On Khudyakov's orders, the Shturmoviks began to fly in much larger formations of regimental size to make escort easier, and to enable the Il-2s to break through and suppress ground fire by sheer weight of numbers and the persistence of attack. Flying in pelang formation - staggered line abreast — the Il-2s no longer made hasty passes at low level under favourable conditions, but carried out calculated dive approaches from under 1000m (3280ft) at angles of 30-40 degrees, releasing their bombs and rockets when 200-300m (656-984ft) from their target, and making repeated passes with cannon and machine guns.

 

At the end of the second day, in the north of the salient, the VVS had overcome its problems and was able to contain the German fighters, if not the bombers. But from 7 July the Sixteenth Air Army got into its stride and began to wear down the Luftwaffe. By 8 July Khudyakov was able to report on the improvement in Shturmovik potency, and the Luftwaffes power to control air space over the battle areas declined.
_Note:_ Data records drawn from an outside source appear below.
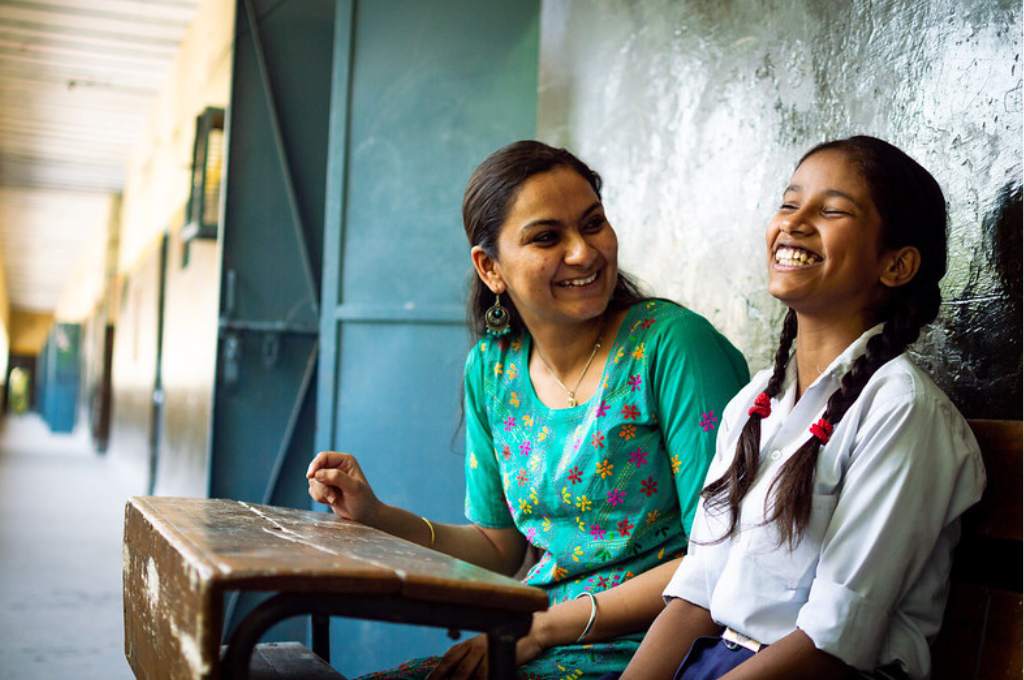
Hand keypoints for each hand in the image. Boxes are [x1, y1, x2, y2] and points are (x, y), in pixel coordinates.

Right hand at [306, 451, 380, 523]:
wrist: (364, 515)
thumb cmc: (363, 500)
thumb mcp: (353, 488)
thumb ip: (336, 477)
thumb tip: (317, 473)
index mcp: (345, 461)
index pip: (323, 457)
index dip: (315, 465)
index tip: (310, 476)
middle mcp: (336, 467)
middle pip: (315, 470)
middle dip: (320, 485)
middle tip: (331, 496)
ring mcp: (329, 478)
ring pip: (313, 481)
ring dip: (321, 493)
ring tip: (334, 499)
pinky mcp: (325, 488)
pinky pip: (313, 490)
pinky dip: (319, 497)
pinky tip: (331, 501)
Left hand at [426, 630, 544, 679]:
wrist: (533, 630)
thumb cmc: (508, 640)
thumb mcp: (486, 644)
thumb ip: (471, 653)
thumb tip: (455, 663)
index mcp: (470, 642)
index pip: (449, 658)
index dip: (438, 671)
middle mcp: (476, 644)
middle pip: (456, 666)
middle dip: (445, 679)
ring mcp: (489, 650)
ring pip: (470, 672)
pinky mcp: (501, 656)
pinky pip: (486, 674)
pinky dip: (482, 679)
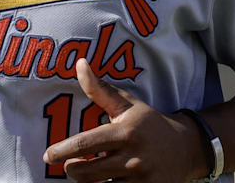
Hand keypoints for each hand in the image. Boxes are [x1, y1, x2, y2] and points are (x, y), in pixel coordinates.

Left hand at [43, 57, 207, 181]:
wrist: (186, 148)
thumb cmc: (149, 124)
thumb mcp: (127, 104)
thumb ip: (100, 89)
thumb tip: (80, 63)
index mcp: (125, 133)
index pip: (86, 144)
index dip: (62, 151)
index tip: (48, 155)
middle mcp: (133, 158)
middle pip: (87, 172)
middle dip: (71, 169)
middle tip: (69, 164)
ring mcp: (141, 180)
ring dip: (87, 182)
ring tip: (87, 172)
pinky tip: (104, 180)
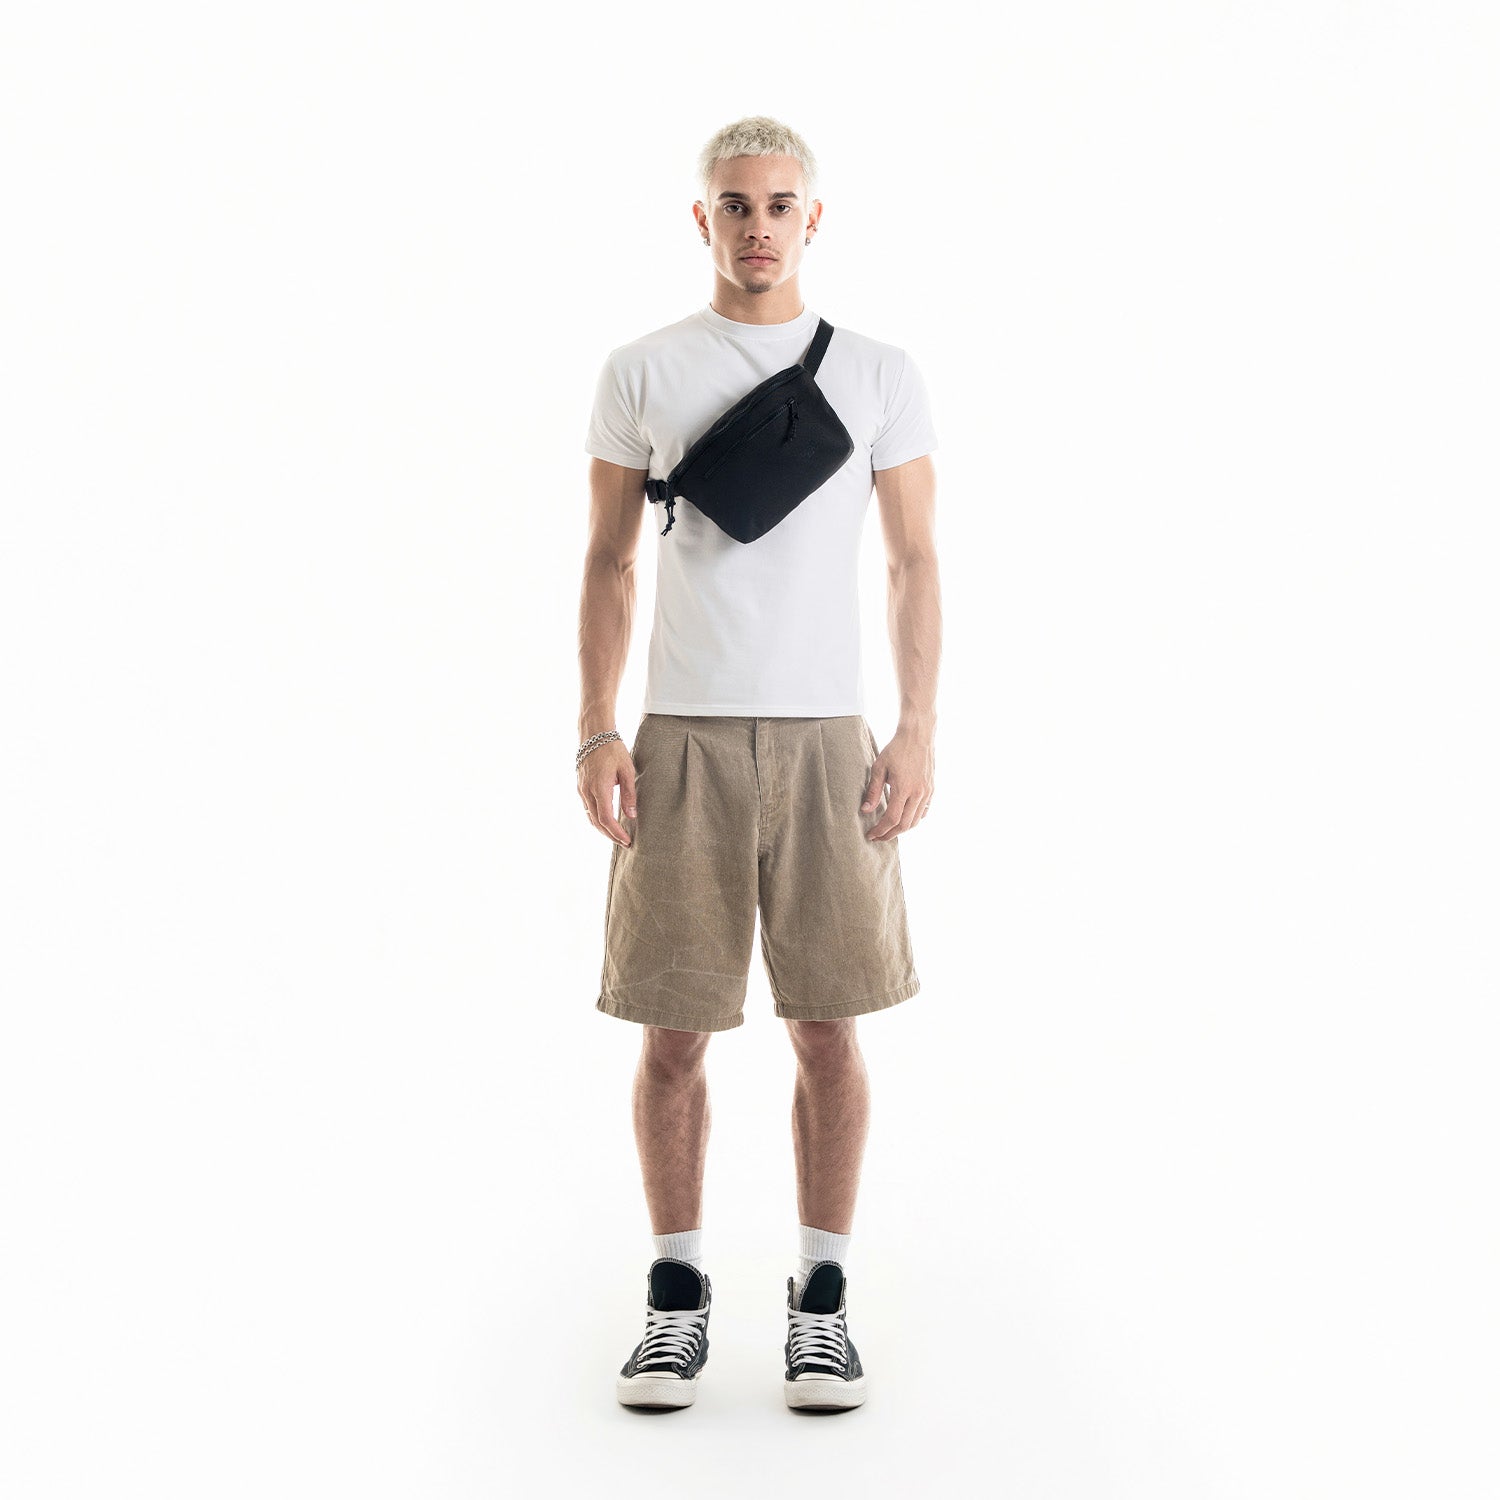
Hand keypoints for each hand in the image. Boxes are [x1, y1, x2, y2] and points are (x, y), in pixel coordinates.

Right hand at [578, 740, 636, 845]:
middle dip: (610, 835)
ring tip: (616, 835)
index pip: (606, 818)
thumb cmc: (613, 749)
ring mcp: (581, 789)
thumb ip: (629, 794)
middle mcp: (587, 791)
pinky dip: (596, 818)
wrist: (594, 734)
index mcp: (599, 788)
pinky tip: (606, 820)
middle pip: (596, 822)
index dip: (616, 833)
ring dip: (602, 829)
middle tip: (624, 843)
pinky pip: (587, 808)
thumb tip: (631, 815)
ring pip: (590, 817)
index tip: (627, 841)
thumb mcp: (627, 770)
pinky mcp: (580, 786)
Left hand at [862, 725, 934, 840]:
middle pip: (904, 824)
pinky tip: (904, 819)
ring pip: (915, 820)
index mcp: (903, 788)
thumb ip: (873, 791)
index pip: (892, 819)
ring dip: (902, 829)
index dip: (881, 830)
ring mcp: (927, 792)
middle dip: (890, 834)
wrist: (918, 735)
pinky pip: (924, 812)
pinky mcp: (931, 789)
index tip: (871, 835)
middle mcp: (918, 793)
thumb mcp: (879, 767)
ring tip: (889, 830)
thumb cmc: (896, 749)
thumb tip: (865, 810)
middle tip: (878, 837)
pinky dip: (914, 819)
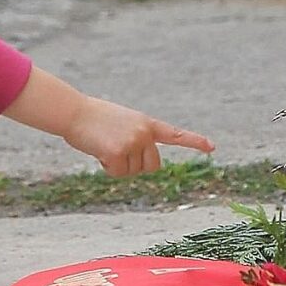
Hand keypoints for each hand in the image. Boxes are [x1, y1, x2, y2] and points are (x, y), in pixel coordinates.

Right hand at [62, 95, 212, 177]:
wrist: (74, 112)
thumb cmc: (94, 118)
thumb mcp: (122, 123)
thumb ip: (137, 138)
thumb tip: (141, 162)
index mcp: (147, 124)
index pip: (174, 134)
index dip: (193, 141)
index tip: (212, 148)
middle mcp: (144, 133)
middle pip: (152, 166)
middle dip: (136, 165)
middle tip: (116, 149)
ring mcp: (132, 142)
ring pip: (133, 172)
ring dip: (118, 165)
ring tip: (104, 144)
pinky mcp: (118, 152)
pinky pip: (117, 173)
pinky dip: (106, 167)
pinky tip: (98, 150)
The Luftwaffe was running out of replacements to maintain its squadrons at full strength, and the RAF began to range more freely over the German lines.

 

Although the Germans could still mount effective ground-support missions, in specific areas if not along the entire combat zone, their superiority was being eroded at an alarming rate. By the end of effective ground-offensive operations in the northern sector, the power of the Luftwaffe was much reduced.

 

The picture to the south was much the same. Soviet weight of numbers and the increasingly efficient use of machines whittled away at the numerically inferior Germans, and by 11 July the Luftwaffe was only able to achieve success in narrow areas such as supporting the thrust of II SS Panzer Corps towards Prokhorovka. As Rotmistrov described the scene over the battlefield of Prokhorovka from his command post:

"At the same time, furious aerial combats developed over the battlefield. Soviet as well as German airmen tried to help their ground forces to win the battle. The bombers, ground-support aircraft and fighters seemed to be permanently suspended in the sky over Prokhorovka. One aerial combat followed another. Soon the whole sky was shrouded by the thick smoke of the burning wrecks."

 

If Prokhorovka was, as Konev described it, "the swansong of the German armour", then Operation Citadel would mark the coming of age of the Red Air Force. For the first time since the outbreak of war, the VVS had met the Luftwaffe on almost equal terms, and although there was a long way to go before they reached the final victory, the Soviet air fleets had clipped the wings of Hitler's Luftwaffe and had gained control of their own skies once more.